◆ **Enunciado de la tarea**
Cambia cada aparición de "施行期日" por "施行日" en el listado y reproduce sus líneas sin ninguna otra modificación.

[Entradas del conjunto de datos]
____

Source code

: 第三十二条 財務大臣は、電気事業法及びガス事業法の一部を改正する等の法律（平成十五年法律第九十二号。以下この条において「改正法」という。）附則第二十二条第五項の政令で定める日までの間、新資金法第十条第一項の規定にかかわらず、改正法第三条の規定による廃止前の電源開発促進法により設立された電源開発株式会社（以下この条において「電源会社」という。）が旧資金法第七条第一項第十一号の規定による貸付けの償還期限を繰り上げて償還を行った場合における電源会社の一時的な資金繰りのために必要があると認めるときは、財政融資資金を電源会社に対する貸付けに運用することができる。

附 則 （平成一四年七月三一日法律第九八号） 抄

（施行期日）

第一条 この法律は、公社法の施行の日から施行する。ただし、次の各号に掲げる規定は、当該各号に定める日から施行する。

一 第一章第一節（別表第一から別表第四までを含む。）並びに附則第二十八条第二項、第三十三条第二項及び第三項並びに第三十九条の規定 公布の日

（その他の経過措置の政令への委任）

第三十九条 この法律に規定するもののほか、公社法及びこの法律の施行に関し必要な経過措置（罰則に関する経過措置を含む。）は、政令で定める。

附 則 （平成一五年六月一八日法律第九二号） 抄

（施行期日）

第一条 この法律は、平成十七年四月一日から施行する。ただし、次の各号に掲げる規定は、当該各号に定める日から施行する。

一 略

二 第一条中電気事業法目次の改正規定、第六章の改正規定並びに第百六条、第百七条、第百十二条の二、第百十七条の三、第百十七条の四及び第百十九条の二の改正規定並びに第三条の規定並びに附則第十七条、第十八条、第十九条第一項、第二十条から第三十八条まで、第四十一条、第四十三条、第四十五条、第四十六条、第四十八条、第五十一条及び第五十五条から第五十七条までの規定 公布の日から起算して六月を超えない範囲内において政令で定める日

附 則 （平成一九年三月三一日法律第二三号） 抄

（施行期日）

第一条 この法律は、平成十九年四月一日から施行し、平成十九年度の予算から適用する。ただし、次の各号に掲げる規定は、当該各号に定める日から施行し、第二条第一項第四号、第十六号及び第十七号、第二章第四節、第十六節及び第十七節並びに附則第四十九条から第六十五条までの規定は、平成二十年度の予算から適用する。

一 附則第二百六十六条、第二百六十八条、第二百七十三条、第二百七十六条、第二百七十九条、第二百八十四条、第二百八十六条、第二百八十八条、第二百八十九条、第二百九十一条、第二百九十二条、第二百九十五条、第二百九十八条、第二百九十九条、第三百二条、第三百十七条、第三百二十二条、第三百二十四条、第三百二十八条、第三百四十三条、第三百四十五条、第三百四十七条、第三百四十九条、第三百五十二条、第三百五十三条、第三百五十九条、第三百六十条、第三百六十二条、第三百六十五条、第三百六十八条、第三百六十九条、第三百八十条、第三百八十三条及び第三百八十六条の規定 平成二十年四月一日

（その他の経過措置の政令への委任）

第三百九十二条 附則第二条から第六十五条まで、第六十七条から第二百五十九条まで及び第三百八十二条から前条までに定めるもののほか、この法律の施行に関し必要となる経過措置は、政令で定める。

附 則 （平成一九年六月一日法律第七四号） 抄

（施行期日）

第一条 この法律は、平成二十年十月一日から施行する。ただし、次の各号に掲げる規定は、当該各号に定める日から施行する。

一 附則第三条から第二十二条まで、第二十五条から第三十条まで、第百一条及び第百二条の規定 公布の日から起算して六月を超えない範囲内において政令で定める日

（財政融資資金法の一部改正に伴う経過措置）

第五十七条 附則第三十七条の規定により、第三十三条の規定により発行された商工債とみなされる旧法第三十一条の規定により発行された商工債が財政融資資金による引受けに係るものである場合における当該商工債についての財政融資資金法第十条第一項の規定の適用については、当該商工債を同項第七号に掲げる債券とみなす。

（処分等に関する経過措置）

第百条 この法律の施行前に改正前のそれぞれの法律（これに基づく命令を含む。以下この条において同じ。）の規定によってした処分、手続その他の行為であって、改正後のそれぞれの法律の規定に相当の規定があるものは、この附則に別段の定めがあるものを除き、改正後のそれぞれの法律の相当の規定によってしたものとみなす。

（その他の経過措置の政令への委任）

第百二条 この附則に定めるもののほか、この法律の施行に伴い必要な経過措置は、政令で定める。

____

◆ **Solución propuesta**
Source code

: 第三十二条 財務大臣は、電気事業法及びガス事業法の一部を改正する等の法律（平成十五年法律第九十二号。以下この条において「改正法」という。）附則第二十二条第五項の政令で定める日までの間、新資金法第十条第一項の規定にかかわらず、改正法第三条の規定による廃止前の電源開発促進法により設立された電源開発株式会社（以下この条において「電源会社」という。）が旧資金法第七条第一項第十一号の規定による貸付けの償還期限を繰り上げて償還を行った場合における電源会社の一時的な資金繰りのために必要があると認めるときは、財政融資資金を電源会社に対する貸付けに運用することができる。

附 則 （平成一四年七月三一日法律第九八号） 抄

（施行日）

第一条 この法律は、公社法の施行の日から施行する。ただし、次の各号に掲げる規定は、当該各号に定める日から施行する。

一 第一章第一節（別表第一から別表第四までを含む。）並びに附則第二十八条第二項、第三十三条第二項及び第三項並びに第三十九条の規定 公布の日

（その他の経過措置の政令への委任）

第三十九条 この法律に規定するもののほか、公社法及びこの法律の施行に関し必要な経過措置（罰則に関する経過措置を含む。）は、政令で定める。

附 則 （平成一五年六月一八日法律第九二号） 抄

（施行日）

第一条 この法律は、平成十七年四月一日から施行する。ただし、次の各号に掲げる規定は、当該各号に定める日から施行する。

一 略

二 第一条中電気事業法目次の改正規定、第六章の改正規定並びに第百六条、第百七条、第百十二条の二、第百十七条の三、第百十七条の四及び第百十九条の二の改正規定並びに第三条の規定並びに附則第十七条、第十八条、第十九条第一項、第二十条から第三十八条まで、第四十一条、第四十三条、第四十五条、第四十六条、第四十八条、第五十一条及び第五十五条から第五十七条までの規定 公布の日から起算して六月を超えない範囲内において政令で定める日

附 則 （平成一九年三月三一日法律第二三号） 抄

（施行日）

第一条 この法律は、平成十九年四月一日から施行し、平成十九年度の予算から適用する。ただし、次の各号に掲げる規定は、当該各号に定める日から施行し、第二条第一項第四号、第十六号及び第十七号、第二章第四節、第十六節及び第十七節並びに附則第四十九条から第六十五条までの規定は、平成二十年度の予算から適用する。

一 附則第二百六十六条、第二百六十八条、第二百七十三条、第二百七十六条、第二百七十九条、第二百八十四条、第二百八十六条、第二百八十八条、第二百八十九条、第二百九十一条、第二百九十二条、第二百九十五条、第二百九十八条、第二百九十九条、第三百二条、第三百十七条、第三百二十二条、第三百二十四条、第三百二十八条、第三百四十三条、第三百四十五条、第三百四十七条、第三百四十九条、第三百五十二条、第三百五十三条、第三百五十九条、第三百六十条、第三百六十二条、第三百六十五条、第三百六十八条、第三百六十九条、第三百八十条、第三百八十三条及び第三百八十六条の規定 平成二十年四月一日

（その他の経過措置の政令への委任）

第三百九十二条 附則第二条から第六十五条まで、第六十七条から第二百五十九条まで及び第三百八十二条から前条までに定めるもののほか、この法律の施行に関し必要となる経過措置は、政令で定める。

附 則 （平成一九年六月一日法律第七四号） 抄

（施行日）

第一条 この法律は、平成二十年十月一日から施行する。ただし、次の各号に掲げる規定は、当該各号に定める日から施行する。

一 附則第三条から第二十二条まで、第二十五条から第三十条まで、第百一条及び第百二条の規定 公布の日から起算して六月を超えない範囲内において政令で定める日

（財政融資資金法の一部改正に伴う経過措置）

第五十七条 附則第三十七条の規定により、第三十三条の規定により発行された商工債とみなされる旧法第三十一条の規定により発行された商工債が財政融資資金による引受けに係るものである場合における当該商工債についての財政融資資金法第十条第一項の規定の適用については、当該商工債を同項第七号に掲げる債券とみなす。

（処分等に関する経過措置）

第百条 この法律の施行前に改正前のそれぞれの法律（これに基づく命令を含む。以下この条において同じ。）の規定によってした処分、手続その他の行為であって、改正後のそれぞれの法律の規定に相当の規定があるものは、この附則に別段の定めがあるものを除き、改正後のそれぞれの法律の相当の規定によってしたものとみなす。

（その他の経過措置の政令への委任）

第百二条 この附則に定めるもののほか、この法律の施行に伴い必要な経過措置は、政令で定める。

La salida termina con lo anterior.